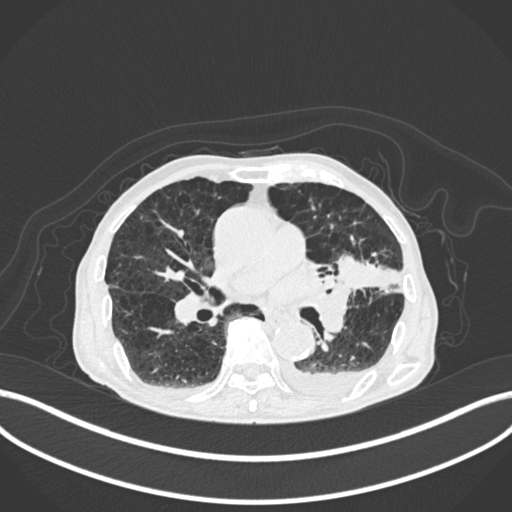
Chest CT, one axial slice. Slice 114 of 400 in the series (ordered by position). Lung window (W 1500 / L -600 HU). 1 mm slice thickness. 512 × 512 image matrix. Patient: male, 90 years or older. Case-level facts recorded for this patient, not image findings: clinical TNM (as recorded): T2b N1 M0.
Outlined on this slice (rectangle marked by the reading radiologist):
- lung tumour (recorded histology: squamous cell carcinoma): box from (x=335, y=254) to (x=401, y=301) px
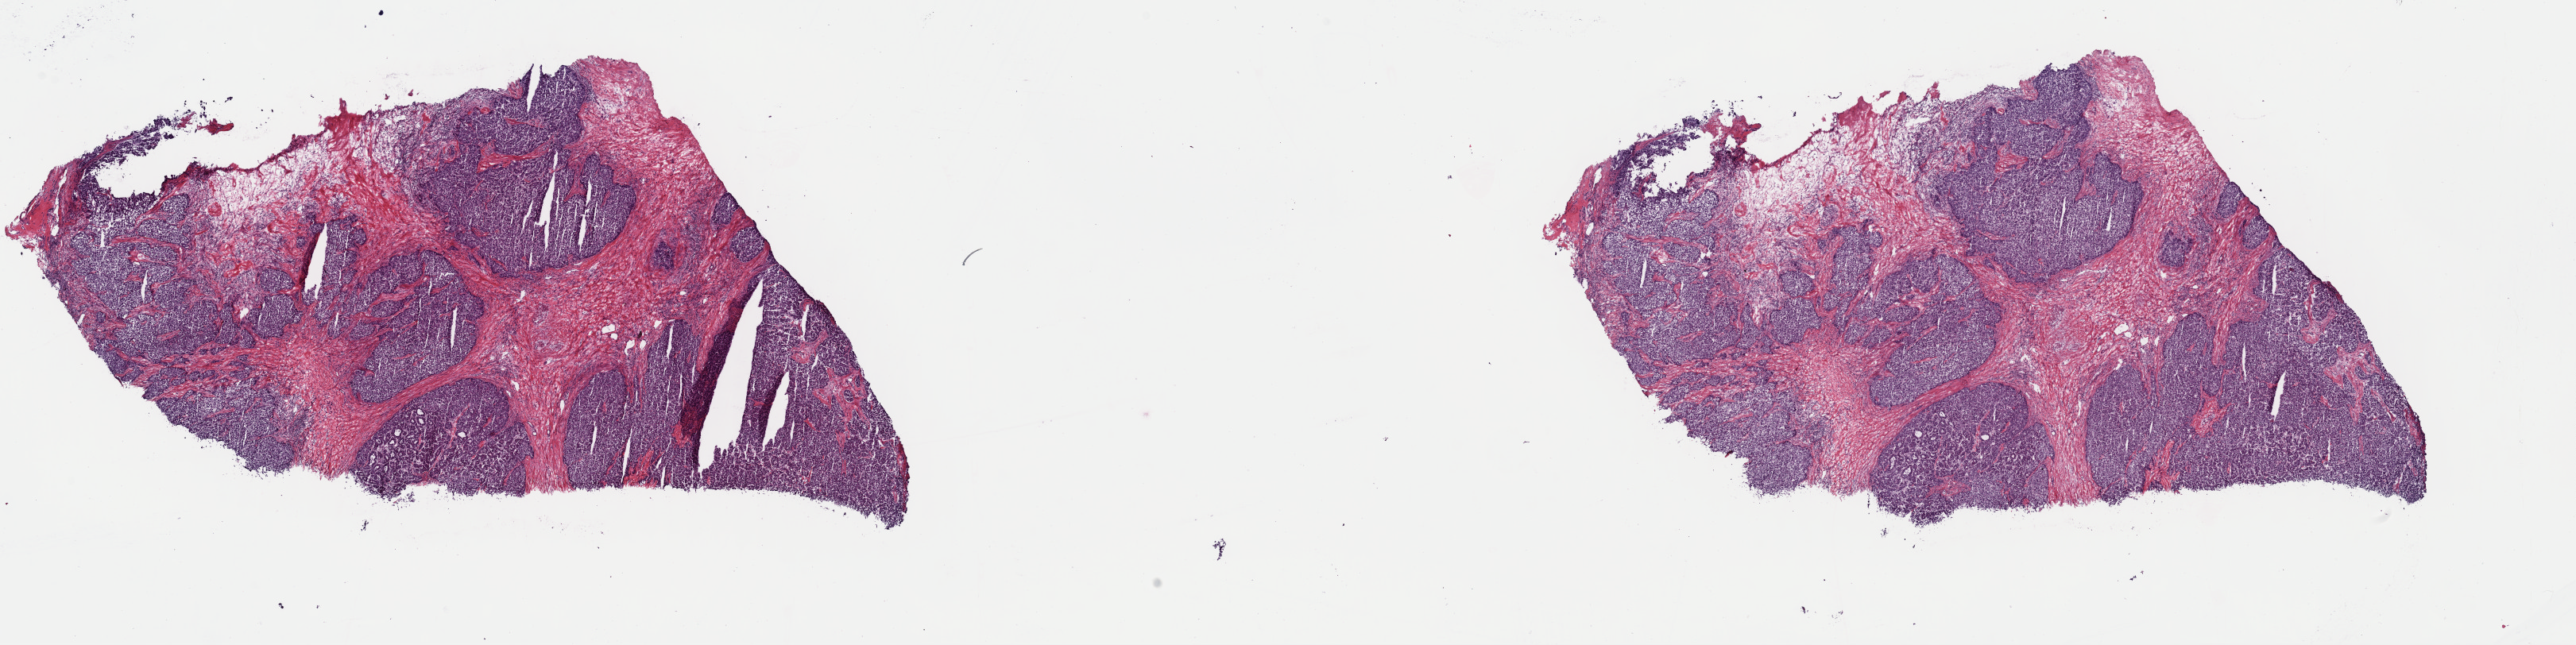
Whole-slide histology image, H&E, shown as a low-resolution overview of the whole scanned area (about 25.6 x 6.4 mm, acquisition: 40x scan), frozen section, liver, primary tumour sample. Patient: female, age at initial diagnosis 54 years. Histologic grade: G2 (moderately differentiated). Slide review estimates, as recorded: tumour cells 50%, tumour nuclei 100%, normal cells 0%, stromal cells 50%, necrosis 0%. Infiltration values recorded for this section: lymphocyte infiltration 4%, monocyte infiltration 1%, neutrophil infiltration 0%.
Diagnosis: Hepatocellular carcinoma, NOS. AJCC pathologic stage: II (7th edition).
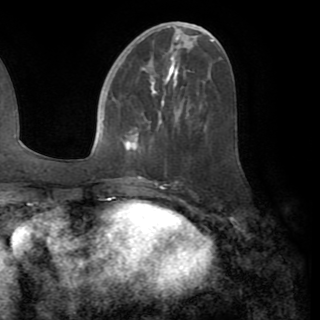
Breast MRI (dynamic contrast-enhanced), one axial slice; position 39 of 82 along the scan axis; cropped to one breast; dynamic contrast-enhanced series, time point 2 of 8 at this slice position (early post-contrast); 1.5 T; TE 3.2 ms, TR 6.5 ms; 2.2 mm slice thickness; 320 × 320 image matrix, field of view 225 × 225 mm. Female patient.
Outlined on this slice (semi-automatically segmented with operator editing):
- enhancing-tissue mask used for the functional tumour volume (all voxels passing the contrast-enhancement thresholds inside the analysis volume; usually the tumour): box from (x=125, y=77) to (x=166, y=149) px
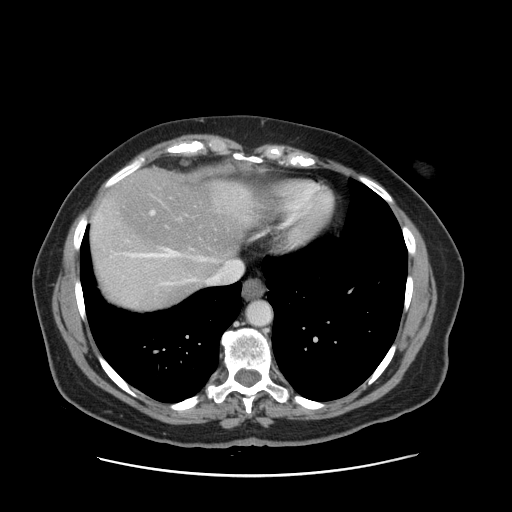
Contrast-enhanced abdominal CT, one axial slice. Position 135 of 161 along the scan axis. Intravenous contrast given. Soft-tissue window (W 400 / L 40 HU). 2.5 mm slice thickness. 512 × 512 image matrix, field of view 398 × 398 mm. From the clinical record (not read from this slice): patient: male, age 66 years at operation; diagnosis: colorectal cancer liver metastases, imaged before liver resection; multiple liver metastases: no; largest metastasis: 2.5 cm.
Annotated regions visible in this slice (expert manual segmentation):
- hepatic veins: box from (x=124, y=191) to (x=242, y=285) px
- liver: (x=92, y=170)–(x=259, y=309)
- planned liver remnant (the part of the liver to remain after resection): (x=96, y=170)–(x=260, y=276)
- portal vein (with intrahepatic branches): (x=151, y=211)–(x=156, y=215)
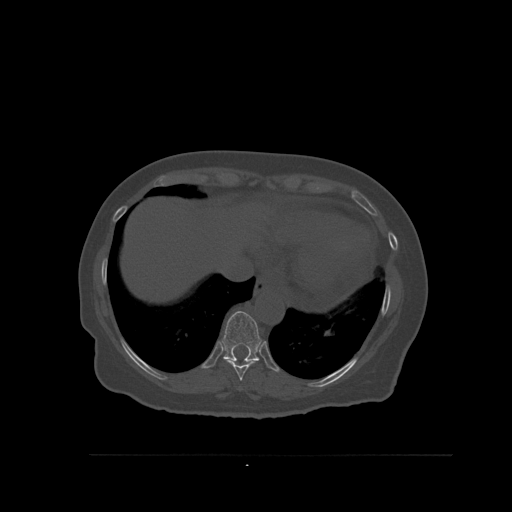
CT including the spine, one axial slice; slice 326 of 527 in the series (ordered by position); bone window (W 1800 / L 400 HU); 1.5 mm slice thickness; 512 × 512 image matrix. Female patient, age 73 years. Case-level facts recorded for this patient, not image findings: primary cancer: breast.
Outlined on this slice (semi-automatic segmentation, software-assisted and operator-edited):
- T10 vertebra: bounding box (x1, y1, x2, y2) in pixels: (222, 311, 262, 361)
- T9 vertebra: (223, 359, 259, 381)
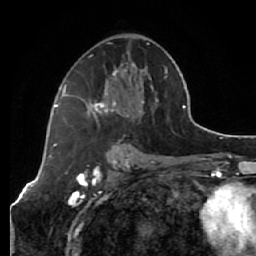
Breast MRI (dynamic contrast-enhanced), one axial slice. Position 34 of 64 along the scan axis. Cropped to one breast. Dynamic contrast-enhanced series, time point 2 of 7 at this slice position (early post-contrast). 1.5 T. TE 2.6 ms, TR 5.7 ms. 2.5 mm slice thickness. 256 × 256 image matrix, field of view 160 × 160 mm. Female patient.
Annotated regions visible in this slice (semi-automatic segmentation, software-assisted and operator-edited):
- enhancing-tissue mask used for the functional tumour volume (all voxels passing the contrast-enhancement thresholds inside the analysis volume; usually the tumour): box from (x=64, y=42) to (x=167, y=126) px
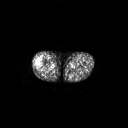
FDG PET of an extremity soft-tissue mass (from a PET/CT study), one axial slice; slice 225 of 267 in the series (ordered by position); 3.27 mm slice thickness; 128 × 128 image matrix. Male patient, age 43 years. Case-level facts recorded for this patient, not image findings: histological type: poorly differentiated synovial sarcoma; grade: high; site of the primary tumour: right buttock.
Structures marked on this image (expert contour drawn on MRI and transferred to this co-registered scan by the dataset authors):
- gross tumour volume including surrounding oedema: box from (x=35, y=59) to (x=43, y=68) px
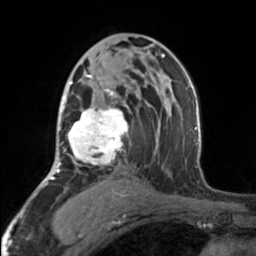
Breast MRI, one axial slice; slice 95 of 160 in the series (ordered by position); cropped to one breast; dynamic contrast-enhanced series, time point 2 of 7 at this slice position (early post-contrast); 3 T; TE 1.7 ms, TR 4.6 ms; 256 × 256 image matrix, field of view 150 × 150 mm. Female patient.
Structures marked on this image (semi-automatic segmentation, software-assisted and operator-edited):
- enhancing-tissue mask used for the functional tumour volume (all voxels passing the contrast-enhancement thresholds inside the analysis volume; usually the tumour): bounding box (x1, y1, x2, y2) in pixels: (65, 74, 128, 170)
+++
→ **WORK TO BE COMPLETED**
When a line above contains the string "pixels", copy that line.

→ **EXERCISE ANSWER**
- T10 vertebra: bounding box (x1, y1, x2, y2) in pixels: (222, 311, 262, 361)
- enhancing-tissue mask used for the functional tumour volume (all voxels passing the contrast-enhancement thresholds inside the analysis volume; usually the tumour): bounding box (x1, y1, x2, y2) in pixels: (65, 74, 128, 170)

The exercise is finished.